■ What you will do: Extract, word for word, the lines from the one containing "1 . Проектирование" through the end of the data, both ends included. Leave the pictures out of your answer.

-------- Supplied material --------

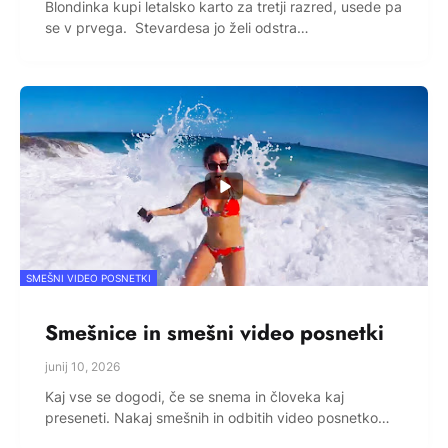
Blondinka kupi letalsko karto za tretji razred, usede pa
se v prvega. Stevardesa jo želi odstra…
SMEŠNI VIDEO POSNETKI
Smešnice in smešni video posnetki
junij 10, 2026
Kaj vse se dogodi, če se snema in človeka kaj
preseneti. Nakaj smešnih in odbitih video posnetko…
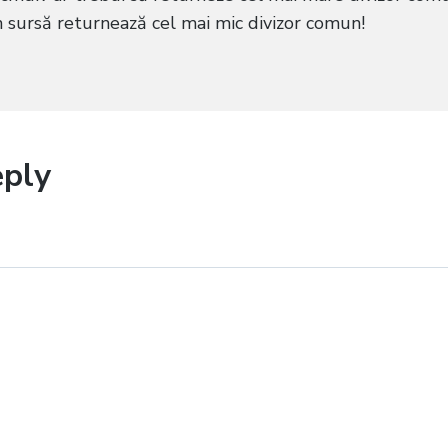
n sursă returnează cel mai mic divizor comun!
eply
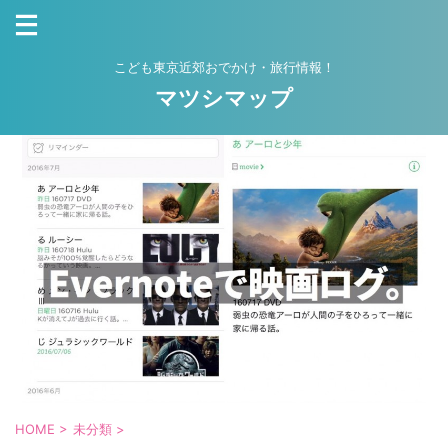
こども東京近郊おでかけ・旅行情報！
マツシマップ
HOME
>
未分類
>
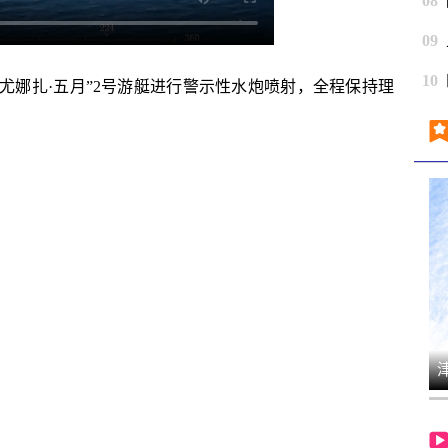
08
09
10
“尤娜扎·五月”2号游艇进行警示性水炮喷射，全程保持理
津云漫谈｜玩火自焚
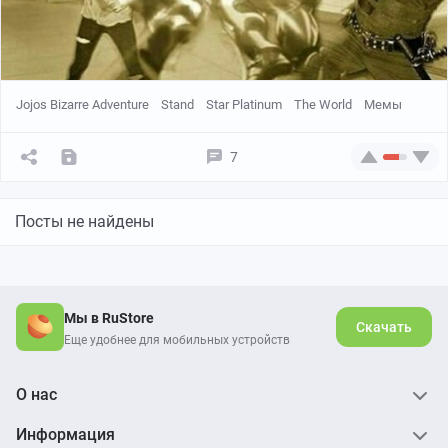
Jojos Bizarre Adventure
Stand
Star Platinum
The World
Мемы
7
Посты не найдены
Мы в RuStore
Скачать
Еще удобнее для мобильных устройств
О нас
Информация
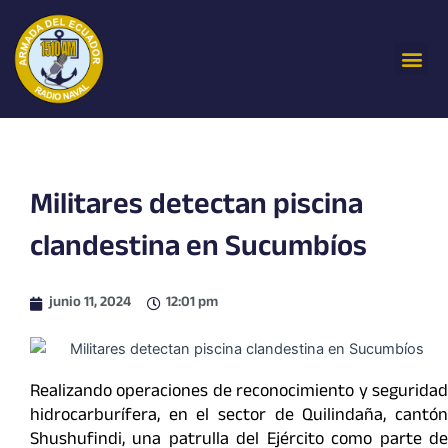
Ir
al
Me
contenido
Militares detectan piscina
clandestina en Sucumbíos
junio 11, 2024
12:01 pm
Realizando operaciones de reconocimiento y seguridad
hidrocarburífera, en el sector de Quilindaña, cantón
Shushufindi, una patrulla del Ejército como parte de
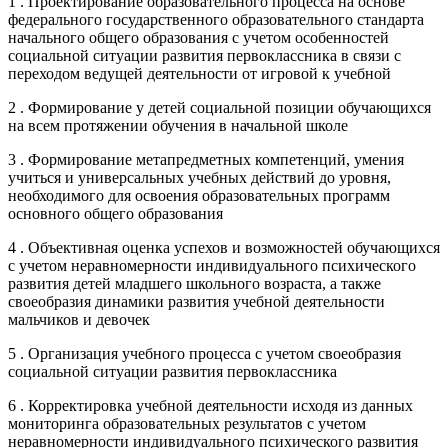
1 . Проектирование образовательного процесса на основе
федерального государственного образовательного стандарта
начального общего образования с учетом особенностей
социальной ситуации развития первоклассника в связи с
переходом ведущей деятельности от игровой к учебной
2 . Формирование у детей социальной позиции обучающихся
на всем протяжении обучения в начальной школе
3 . Формирование метапредметных компетенций, умения
учиться и универсальных учебных действий до уровня,
необходимого для освоения образовательных программ
основного общего образования
4 . Объективная оценка успехов и возможностей обучающихся
с учетом неравномерности индивидуального психического
развития детей младшего школьного возраста, а также
своеобразия динамики развития учебной деятельности
мальчиков и девочек
5 . Организация учебного процесса с учетом своеобразия
социальной ситуации развития первоклассника
6 . Корректировка учебной деятельности исходя из данных
мониторинга образовательных результатов с учетом
неравномерности индивидуального психического развития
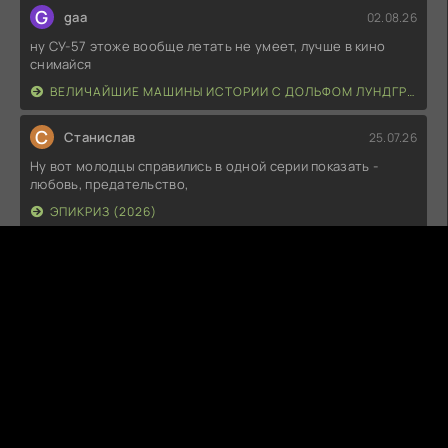
G
gaa
02.08.26
ну СУ-57 этоже вообще летать не умеет, лучше в кино
снимайся
ВЕЛИЧАЙШИЕ МАШИНЫ ИСТОРИИ С ДОЛЬФОМ ЛУНДГРЕНОМ (2026)
С
Станислав
25.07.26
Ну вот молодцы справились в одной серии показать -
любовь, предательство,
ЭПИКРИЗ (2026)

--------

■ Output below:
1 . Проектирование образовательного процесса на основе
федерального государственного образовательного стандарта
начального общего образования с учетом особенностей
социальной ситуации развития первоклассника в связи с
переходом ведущей деятельности от игровой к учебной
2 . Формирование у детей социальной позиции обучающихся
на всем протяжении обучения в начальной школе
3 . Формирование метапредметных компетенций, умения
учиться и универсальных учебных действий до уровня,
необходимого для освоения образовательных программ
основного общего образования
4 . Объективная оценка успехов и возможностей обучающихся
с учетом неравномерности индивидуального психического
развития детей младшего школьного возраста, а также
своеобразия динамики развития учебной деятельности
мальчиков и девочек
5 . Организация учебного процесса с учетом своеобразия
социальной ситуации развития первоклассника
6 . Корректировка учебной деятельности исходя из данных
мониторинга образовательных результатов с учетом
неравномерности индивидуального психического развития
G
gaa
02.08.26
ну СУ-57 этоже вообще летать не умеет, лучше в кино
снимайся
ВЕЛИЧАЙШИЕ МАШИНЫ ИСТОРИИ С ДОЛЬФОМ ЛУНДГРЕНОМ (2026)
С
Станислав
25.07.26
Ну вот молодцы справились в одной серии показать -
любовь, предательство,
ЭПИКРИЗ (2026)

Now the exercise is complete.